Investing.com — Shares in Ford Motor (NYSE:) climbed in premarket U.S. trading on Wednesday after the automotive giant unveiled a 2024 revenue outlook that topped analysts’ expectations and vowed to return more cash to its stakeholders.
Michigan-based Ford guided for annual pre-tax income of $10 billion to $20 billion, above Bloomberg consensus estimates of $9.5 billion. The announcement, which echoed a similarly rosy outlook from rival General Motors (NYSE:), was driven by solid returns from its combustion-engine trucks.
The company subsequently announced that it would deliver a supplemental dividend of $0.18 per share for the first quarter, along with a regular pay-out of $0.15.
Ford’s commercial fleet vehicles unit Pro and its gas-powered car division Blue are both anticipated to be profitable this year, helping offset a predicted loss of as much as $5.5 billion at the firm’s Model E electric vehicle segment.
Costs, meanwhile, are predicted to be flat year-on-year. Chief Financial Officer Kumar Galhotra said that Ford will achieve $2B in savings “in areas like material, freight and manufacturing.” However, the belt-tightening is predicted to be offset by higher labor expenses stemming from pricier contracts secured by unionized workers following prolonged strikes.
But executives told analysts that they were slowing investments on next-generation electric vehicles due to “seismic” price changes around non-combustion cars in the past year. Instead, Chief Executive Officer Jim Farley noted, all of Ford’s EV teams will be focused on securing “cost and efficiency” in its clean-engine products.
“[T]he ultimate competition is going to be the affordable Tesla (NASDAQ:) and the Chinese [car manufacturers],” Farley said.
EV giant Tesla has been engaged in an ongoing price war with domestic automakers in China, slashing sticker prices in a bid to secure its place in one of the world’s most lucrative auto markets. Tesla has also brought down prices elsewhere to help entice prospective buyers wary of elevated borrowing costs and a slowdown in state subsidies for EVs.

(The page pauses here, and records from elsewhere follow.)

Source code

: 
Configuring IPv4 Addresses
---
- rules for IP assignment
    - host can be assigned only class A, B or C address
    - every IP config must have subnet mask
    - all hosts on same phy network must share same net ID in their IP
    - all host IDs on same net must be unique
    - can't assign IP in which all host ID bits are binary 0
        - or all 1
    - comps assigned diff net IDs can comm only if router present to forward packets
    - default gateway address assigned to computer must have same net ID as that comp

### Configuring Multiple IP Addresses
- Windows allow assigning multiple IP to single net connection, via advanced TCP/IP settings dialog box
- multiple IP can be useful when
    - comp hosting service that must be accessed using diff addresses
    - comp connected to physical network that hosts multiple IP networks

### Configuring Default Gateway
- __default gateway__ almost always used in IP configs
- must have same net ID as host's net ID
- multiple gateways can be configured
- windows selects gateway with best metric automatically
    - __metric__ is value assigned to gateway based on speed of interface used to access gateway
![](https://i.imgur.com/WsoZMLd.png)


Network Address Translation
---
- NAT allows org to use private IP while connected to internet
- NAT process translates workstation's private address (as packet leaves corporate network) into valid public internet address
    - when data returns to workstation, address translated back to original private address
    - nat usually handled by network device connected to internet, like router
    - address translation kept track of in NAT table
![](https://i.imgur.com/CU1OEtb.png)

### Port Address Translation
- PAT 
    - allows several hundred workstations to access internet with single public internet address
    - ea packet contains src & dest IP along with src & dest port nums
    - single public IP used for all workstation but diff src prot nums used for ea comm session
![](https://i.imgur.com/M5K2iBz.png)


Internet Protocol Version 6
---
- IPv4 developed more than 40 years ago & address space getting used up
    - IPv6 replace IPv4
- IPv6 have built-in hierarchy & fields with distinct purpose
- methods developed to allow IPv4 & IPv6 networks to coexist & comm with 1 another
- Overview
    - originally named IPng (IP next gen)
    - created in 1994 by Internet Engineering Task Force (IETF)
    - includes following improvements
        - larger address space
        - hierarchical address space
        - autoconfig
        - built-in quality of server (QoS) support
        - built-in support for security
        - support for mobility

In a note to clients, analysts at Morgan Stanley argued that Ford’s “strong relationships” in China will aid the development of its EV strategy.
In August, Changan Ford Motor — a 50-50 joint venture (JV) between Ford and Chinese state-backed carmaker Changan Automobile — launched plans to establish a new-energy passenger car JV with Beijing-owned Chongqing Changan Automobile. Farley reiterated on Tuesday that the move reflects Ford’s strategy to allow its Chinese partners to “lead our electrification” in the country.

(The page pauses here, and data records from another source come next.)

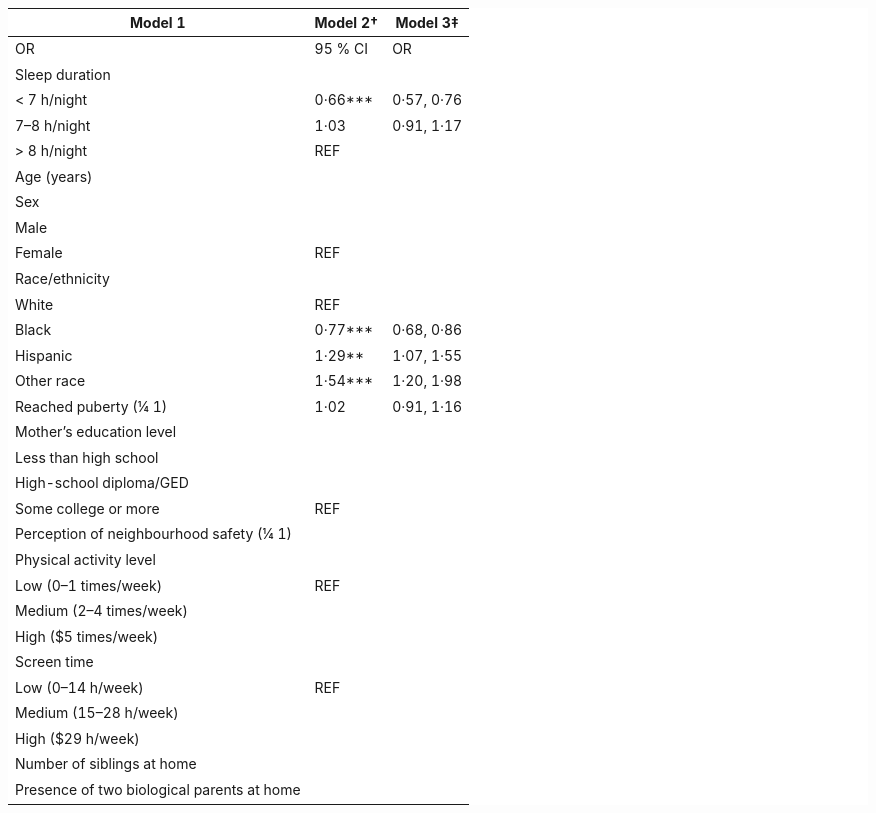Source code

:| Model 1 | Model 2† | Model 3‡ |
|---------|----------|----------|
| OR | 95 % CI | OR | 95 % CI | OR | 95 % CI |
| Sleep duration | | | | | |
| < 7 h/night | 0·66*** | 0·57, 0·76 | 0·74*** | 0·64, 0·86 | 0·75*** | 0·64, 0·88 |
| 7–8 h/night | 1·03 | 0·91, 1·17 | 1·08 | 0·95, 1·24 | 1·07 | 0·93, 1·23 |
| > 8 h/night | REF | | REF | | REF |
| Age (years) | | | 0·91*** | 0·88, 0·94 | 0·96* | 0·93, 0·99 |
| Sex | | | | | |
| Male | | | 0·98 | 0·87, 1·10 | 0·87** | 0·78, 0·96 |
| Female | REF | | REF | | |
| Race/ethnicity | | | | | |
| White | REF | | REF | | |
| Black | 0·77*** | 0·68, 0·86 | 0·89 | 0·79, 1·01 |
| Hispanic | 1·29** | 1·07, 1·55 | 1·43*** | 1·19, 1·72 |
| Other race | 1·54*** | 1·20, 1·98 | 1·60*** | 1·25, 2·05 |
| Reached puberty (¼ 1) | 1·02 | 0·91, 1·16 | 1·00 | 0·88, 1·13 |
| Mother’s education level | | | | | |
| Less than high school | | | | | 0·88 | 0·75, 1·03 |
| High-school diploma/GED | | | | | 0·85** | 0·75, 0·95 |
| Some college or more | REF | | REF | | |
| Perception of neighbourhood safety (¼ 1) | | | | | 0·90 | 0·76, 1·07 |
| Physical activity level | | | | | |
| Low (0–1 times/week) | REF | | | | |
| Medium (2–4 times/week) | | | 1·70*** | 1·49, 1·94 | |
| High ($5 times/week) | | | 2·80*** | 2·39, 3·28 | |
| Screen time | | | | | |
| Low (0–14 h/week) | REF | | | | |
| Medium (15–28 h/week) | | | 0·91 | 0·81, 1·02 | |
| High ($29 h/week) | | | 0·77*** | 0·66, 0·89 | |
| Number of siblings at home | | | 1·01 | 0·97, 1·05 | |
| Presence of two biological parents at home | | | 1·23*** | 1·13, 1·35 |
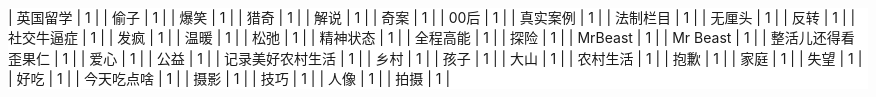 | 英国留学 | 1 |
| 偷子 | 1 |
| 爆笑 | 1 |
| 猎奇 | 1 |
| 解说 | 1 |
| 奇案 | 1 |
| 00后 | 1 |
| 真实案例 | 1 |
| 法制栏目 | 1 |
| 无厘头 | 1 |
| 反转 | 1 |
| 社交牛逼症 | 1 |
| 发疯 | 1 |
| 温暖 | 1 |
| 松弛 | 1 |
| 精神状态 | 1 |
| 全程高能 | 1 |
| 探险 | 1 |
| MrBeast | 1 |
| Mr Beast | 1 |
| 整活儿还得看歪果仁 | 1 |
| 爱心 | 1 |
| 公益 | 1 |
| 记录美好农村生活 | 1 |
| 乡村 | 1 |
| 孩子 | 1 |
| 大山 | 1 |
| 农村生活 | 1 |
| 抱歉 | 1 |
| 家庭 | 1 |
| 失望 | 1 |
| 好吃 | 1 |
| 今天吃点啥 | 1 |
| 摄影 | 1 |
| 技巧 | 1 |
| 人像 | 1 |
| 拍摄 | 1 |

A separate partnership with battery company CATL has also received scrutiny from Republican lawmakers in Washington, who have flagged concerns that the deal could leave a major U.S. company dependent on Chinese technology.
“Geopolitically complicated? Certainly. But clarity here within an uncertain trade outlook holds the keys to EV relevancy for Ford
[…] in our view,” the Morgan Stanley analysts said.
Yasin Ebrahim contributed to this report.